▸ **What to work on**
Transcribe exactly each line of the entries, from the opening line to the line with "celé sekundy. Pro", with both of those lines included.

▸ **Data supplied**

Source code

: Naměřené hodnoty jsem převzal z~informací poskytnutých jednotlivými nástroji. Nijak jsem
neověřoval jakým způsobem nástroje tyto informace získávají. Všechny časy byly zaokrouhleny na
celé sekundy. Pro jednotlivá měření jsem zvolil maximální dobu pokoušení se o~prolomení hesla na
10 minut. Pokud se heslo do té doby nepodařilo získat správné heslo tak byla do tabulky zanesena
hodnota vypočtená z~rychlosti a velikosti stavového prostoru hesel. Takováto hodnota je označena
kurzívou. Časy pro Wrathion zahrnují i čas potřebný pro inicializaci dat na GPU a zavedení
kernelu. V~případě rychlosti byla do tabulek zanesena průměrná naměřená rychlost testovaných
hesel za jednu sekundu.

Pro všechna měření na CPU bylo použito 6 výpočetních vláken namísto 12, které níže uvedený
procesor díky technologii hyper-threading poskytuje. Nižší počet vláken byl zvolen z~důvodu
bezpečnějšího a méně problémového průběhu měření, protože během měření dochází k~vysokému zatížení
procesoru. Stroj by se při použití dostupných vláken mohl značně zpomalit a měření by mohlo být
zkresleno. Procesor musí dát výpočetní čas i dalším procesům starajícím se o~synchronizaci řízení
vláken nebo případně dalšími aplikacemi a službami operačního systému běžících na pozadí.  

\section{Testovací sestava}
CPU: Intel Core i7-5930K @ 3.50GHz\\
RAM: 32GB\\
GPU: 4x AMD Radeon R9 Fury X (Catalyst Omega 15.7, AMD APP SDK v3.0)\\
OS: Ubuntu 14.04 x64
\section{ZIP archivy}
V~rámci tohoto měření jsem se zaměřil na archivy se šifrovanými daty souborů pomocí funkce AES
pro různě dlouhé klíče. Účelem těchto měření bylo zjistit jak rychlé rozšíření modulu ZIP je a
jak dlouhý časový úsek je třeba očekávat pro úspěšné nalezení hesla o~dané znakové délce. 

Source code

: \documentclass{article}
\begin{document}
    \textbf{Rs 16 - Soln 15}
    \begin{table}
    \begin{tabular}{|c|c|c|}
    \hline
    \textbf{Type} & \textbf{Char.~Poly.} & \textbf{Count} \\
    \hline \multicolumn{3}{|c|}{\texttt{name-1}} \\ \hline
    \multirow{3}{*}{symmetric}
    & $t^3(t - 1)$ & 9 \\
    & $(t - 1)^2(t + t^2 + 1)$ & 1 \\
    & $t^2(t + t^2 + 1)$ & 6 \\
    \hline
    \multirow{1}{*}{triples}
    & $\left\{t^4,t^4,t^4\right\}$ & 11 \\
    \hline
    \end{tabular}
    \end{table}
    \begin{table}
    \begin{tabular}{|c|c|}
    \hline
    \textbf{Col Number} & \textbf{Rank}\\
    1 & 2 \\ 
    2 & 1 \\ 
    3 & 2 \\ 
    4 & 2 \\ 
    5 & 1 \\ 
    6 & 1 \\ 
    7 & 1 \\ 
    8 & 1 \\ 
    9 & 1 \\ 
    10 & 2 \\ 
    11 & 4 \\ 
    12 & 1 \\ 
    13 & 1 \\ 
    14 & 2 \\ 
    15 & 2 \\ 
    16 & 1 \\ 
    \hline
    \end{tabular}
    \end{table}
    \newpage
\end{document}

▸ **Response box**
Source code

: Naměřené hodnoty jsem převzal z~informací poskytnutých jednotlivými nástroji. Nijak jsem
neověřoval jakým způsobem nástroje tyto informace získávají. Všechny časy byly zaokrouhleny na
celé sekundy. Pro jednotlivá měření jsem zvolil maximální dobu pokoušení se o~prolomení hesla na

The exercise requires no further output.